Information supplied

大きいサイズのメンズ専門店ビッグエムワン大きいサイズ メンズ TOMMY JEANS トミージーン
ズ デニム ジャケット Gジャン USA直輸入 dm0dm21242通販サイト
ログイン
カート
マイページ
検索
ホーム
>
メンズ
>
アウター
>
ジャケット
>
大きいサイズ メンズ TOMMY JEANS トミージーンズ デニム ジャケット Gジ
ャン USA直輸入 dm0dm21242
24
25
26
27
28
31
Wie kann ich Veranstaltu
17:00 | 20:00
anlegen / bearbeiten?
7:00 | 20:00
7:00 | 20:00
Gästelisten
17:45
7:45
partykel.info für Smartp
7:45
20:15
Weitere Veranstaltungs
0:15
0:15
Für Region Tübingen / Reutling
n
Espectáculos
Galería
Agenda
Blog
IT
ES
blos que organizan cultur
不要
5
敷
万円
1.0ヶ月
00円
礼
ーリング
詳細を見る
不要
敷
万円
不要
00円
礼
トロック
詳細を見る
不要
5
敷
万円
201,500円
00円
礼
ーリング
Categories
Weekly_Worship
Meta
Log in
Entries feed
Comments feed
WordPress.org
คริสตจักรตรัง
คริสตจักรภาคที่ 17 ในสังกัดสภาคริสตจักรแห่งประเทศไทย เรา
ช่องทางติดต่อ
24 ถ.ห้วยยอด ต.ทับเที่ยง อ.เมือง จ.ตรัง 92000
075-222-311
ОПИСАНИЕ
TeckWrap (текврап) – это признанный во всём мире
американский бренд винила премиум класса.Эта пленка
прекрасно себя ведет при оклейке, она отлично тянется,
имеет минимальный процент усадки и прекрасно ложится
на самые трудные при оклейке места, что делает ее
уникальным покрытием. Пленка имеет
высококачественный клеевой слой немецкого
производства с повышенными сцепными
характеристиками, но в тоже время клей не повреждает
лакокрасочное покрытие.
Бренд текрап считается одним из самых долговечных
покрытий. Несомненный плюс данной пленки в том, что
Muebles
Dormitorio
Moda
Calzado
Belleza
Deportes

Job
How many lines in the entries above contain the word "прекрасно"? Give only the number.

Task solution
2